Book coverI bought this in one of the three packets of chapbooks that I got for a dollar each at the Friends of the Springfield-Greene County Library book sale this autumn. The three sets of chapbooks and another volume of poetry are about all the books I got, instead focusing on albums as you might recall, gentle reader.

Well, about this book. Apparently it’s a chapbook of “poetry” from 1972. That’s what I gather from limited Internet searches for the book and the poet on the Internet. The first poem, or perhaps the section, is called “Nightmares in the Dark”, and the whole collection with its dated poems ranging from 1968 to 1972 read like a Vietnam veteran working through his PTSD or perhaps a patient in an institution working through some things. The prose poems are reflective of nightmares, where the poet-narrator is in the jungle, or meeting with a woman whom he gores or who gores him, and there’s a clown that keeps reappearing.

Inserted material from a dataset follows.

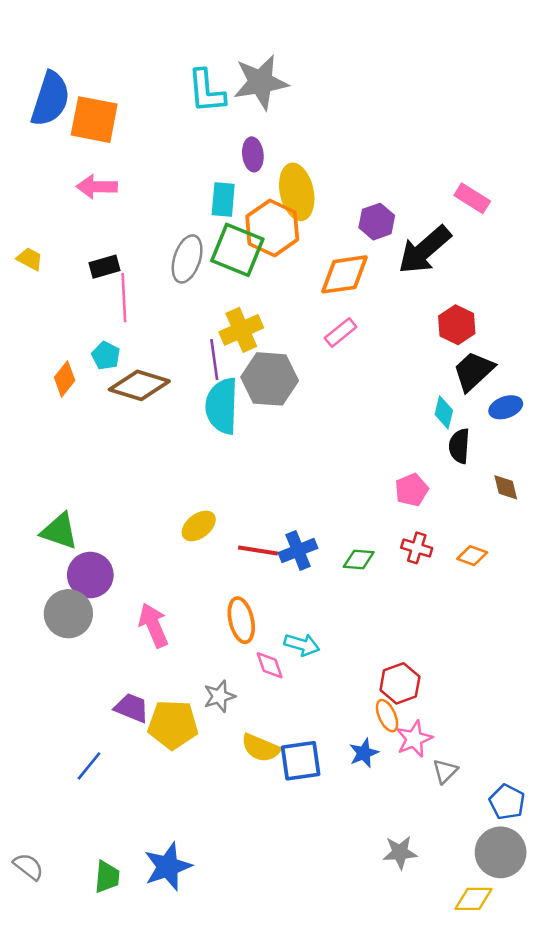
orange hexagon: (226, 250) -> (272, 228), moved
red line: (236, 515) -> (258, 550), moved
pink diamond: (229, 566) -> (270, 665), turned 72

Most of them are in paragraph form, not verse, and some themes repeat. But it’s not very poetic, and it’s not compelling reading. I finished it, not browsing during football–the prose is too dense to glance down and glance up–but in the chair just for completeness sake. And to add to my annual tally easily.

So far, no nightmares of my own on account of it, which is nice.

So probably something to avoid.

But I get the sense that the story behind the book is better than the book, and that’s quite probably lost.